Saved data entries:

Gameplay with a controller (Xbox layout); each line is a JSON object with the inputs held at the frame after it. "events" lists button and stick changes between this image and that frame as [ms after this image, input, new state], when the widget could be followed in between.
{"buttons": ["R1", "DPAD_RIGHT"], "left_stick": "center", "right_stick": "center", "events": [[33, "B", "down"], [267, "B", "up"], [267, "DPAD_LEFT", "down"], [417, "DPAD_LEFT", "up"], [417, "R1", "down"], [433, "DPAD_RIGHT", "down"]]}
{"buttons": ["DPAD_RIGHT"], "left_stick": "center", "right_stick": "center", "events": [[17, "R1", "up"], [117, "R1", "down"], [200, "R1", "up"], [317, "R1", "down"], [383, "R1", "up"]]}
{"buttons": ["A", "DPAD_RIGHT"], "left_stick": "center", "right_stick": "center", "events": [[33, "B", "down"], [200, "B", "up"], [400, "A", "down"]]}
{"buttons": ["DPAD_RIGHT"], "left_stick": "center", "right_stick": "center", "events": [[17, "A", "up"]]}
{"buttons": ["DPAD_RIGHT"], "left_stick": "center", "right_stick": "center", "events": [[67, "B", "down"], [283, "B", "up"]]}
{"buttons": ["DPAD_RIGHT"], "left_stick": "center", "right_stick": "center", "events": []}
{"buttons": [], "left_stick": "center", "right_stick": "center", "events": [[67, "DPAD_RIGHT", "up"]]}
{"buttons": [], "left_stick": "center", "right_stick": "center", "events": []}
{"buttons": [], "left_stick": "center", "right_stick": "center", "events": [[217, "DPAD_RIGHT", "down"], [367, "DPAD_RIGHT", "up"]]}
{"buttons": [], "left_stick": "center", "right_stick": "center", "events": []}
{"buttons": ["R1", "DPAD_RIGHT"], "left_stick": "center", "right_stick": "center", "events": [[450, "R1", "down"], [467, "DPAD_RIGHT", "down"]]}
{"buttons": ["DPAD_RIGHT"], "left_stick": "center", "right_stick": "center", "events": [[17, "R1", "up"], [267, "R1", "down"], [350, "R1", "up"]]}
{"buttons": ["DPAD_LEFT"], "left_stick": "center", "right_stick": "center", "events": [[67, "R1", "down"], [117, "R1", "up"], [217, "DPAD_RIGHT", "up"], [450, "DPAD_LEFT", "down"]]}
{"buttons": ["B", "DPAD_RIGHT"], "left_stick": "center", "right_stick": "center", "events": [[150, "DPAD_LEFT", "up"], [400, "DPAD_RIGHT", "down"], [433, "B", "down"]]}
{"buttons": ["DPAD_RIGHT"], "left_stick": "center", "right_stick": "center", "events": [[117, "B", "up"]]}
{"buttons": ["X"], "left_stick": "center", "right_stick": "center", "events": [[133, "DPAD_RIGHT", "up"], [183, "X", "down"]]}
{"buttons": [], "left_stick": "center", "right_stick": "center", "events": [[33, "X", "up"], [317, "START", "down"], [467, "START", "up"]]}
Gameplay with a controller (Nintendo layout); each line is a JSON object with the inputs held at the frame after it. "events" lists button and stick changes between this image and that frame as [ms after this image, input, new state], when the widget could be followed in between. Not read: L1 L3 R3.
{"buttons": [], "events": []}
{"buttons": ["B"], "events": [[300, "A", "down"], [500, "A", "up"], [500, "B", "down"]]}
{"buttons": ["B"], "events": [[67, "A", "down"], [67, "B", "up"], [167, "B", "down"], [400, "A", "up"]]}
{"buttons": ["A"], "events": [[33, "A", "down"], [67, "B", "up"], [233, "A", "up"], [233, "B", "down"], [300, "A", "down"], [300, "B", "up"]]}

GOAL OF THE EXERCISE
Could you reproduce every record exactly as shown above?

EXERCISE RESPONSE
Gameplay with a controller (Xbox layout); each line is a JSON object with the inputs held at the frame after it. "events" lists button and stick changes between this image and that frame as [ms after this image, input, new state], when the widget could be followed in between.
{"buttons": ["R1", "DPAD_RIGHT"], "left_stick": "center", "right_stick": "center", "events": [[33, "B", "down"], [267, "B", "up"], [267, "DPAD_LEFT", "down"], [417, "DPAD_LEFT", "up"], [417, "R1", "down"], [433, "DPAD_RIGHT", "down"]]}
{"buttons": ["DPAD_RIGHT"], "left_stick": "center", "right_stick": "center", "events": [[17, "R1", "up"], [117, "R1", "down"], [200, "R1", "up"], [317, "R1", "down"], [383, "R1", "up"]]}
{"buttons": ["A", "DPAD_RIGHT"], "left_stick": "center", "right_stick": "center", "events": [[33, "B", "down"], [200, "B", "up"], [400, "A", "down"]]}
{"buttons": ["DPAD_RIGHT"], "left_stick": "center", "right_stick": "center", "events": [[17, "A", "up"]]}
{"buttons": ["DPAD_RIGHT"], "left_stick": "center", "right_stick": "center", "events": [[67, "B", "down"], [283, "B", "up"]]}
{"buttons": ["DPAD_RIGHT"], "left_stick": "center", "right_stick": "center", "events": []}
{"buttons": [], "left_stick": "center", "right_stick": "center", "events": [[67, "DPAD_RIGHT", "up"]]}
{"buttons": [], "left_stick": "center", "right_stick": "center", "events": []}
{"buttons": [], "left_stick": "center", "right_stick": "center", "events": [[217, "DPAD_RIGHT", "down"], [367, "DPAD_RIGHT", "up"]]}
{"buttons": [], "left_stick": "center", "right_stick": "center", "events": []}
{"buttons": ["R1", "DPAD_RIGHT"], "left_stick": "center", "right_stick": "center", "events": [[450, "R1", "down"], [467, "DPAD_RIGHT", "down"]]}
{"buttons": ["DPAD_RIGHT"], "left_stick": "center", "right_stick": "center", "events": [[17, "R1", "up"], [267, "R1", "down"], [350, "R1", "up"]]}
{"buttons": ["DPAD_LEFT"], "left_stick": "center", "right_stick": "center", "events": [[67, "R1", "down"], [117, "R1", "up"], [217, "DPAD_RIGHT", "up"], [450, "DPAD_LEFT", "down"]]}
{"buttons": ["B", "DPAD_RIGHT"], "left_stick": "center", "right_stick": "center", "events": [[150, "DPAD_LEFT", "up"], [400, "DPAD_RIGHT", "down"], [433, "B", "down"]]}
{"buttons": ["DPAD_RIGHT"], "left_stick": "center", "right_stick": "center", "events": [[117, "B", "up"]]}
{"buttons": ["X"], "left_stick": "center", "right_stick": "center", "events": [[133, "DPAD_RIGHT", "up"], [183, "X", "down"]]}
{"buttons": [], "left_stick": "center", "right_stick": "center", "events": [[33, "X", "up"], [317, "START", "down"], [467, "START", "up"]]}
Gameplay with a controller (Nintendo layout); each line is a JSON object with the inputs held at the frame after it. "events" lists button and stick changes between this image and that frame as [ms after this image, input, new state], when the widget could be followed in between. Not read: L1 L3 R3.
{"buttons": [], "events": []}
{"buttons": ["B"], "events": [[300, "A", "down"], [500, "A", "up"], [500, "B", "down"]]}
{"buttons": ["B"], "events": [[67, "A", "down"], [67, "B", "up"], [167, "B", "down"], [400, "A", "up"]]}
{"buttons": ["A"], "events": [[33, "A", "down"], [67, "B", "up"], [233, "A", "up"], [233, "B", "down"], [300, "A", "down"], [300, "B", "up"]]}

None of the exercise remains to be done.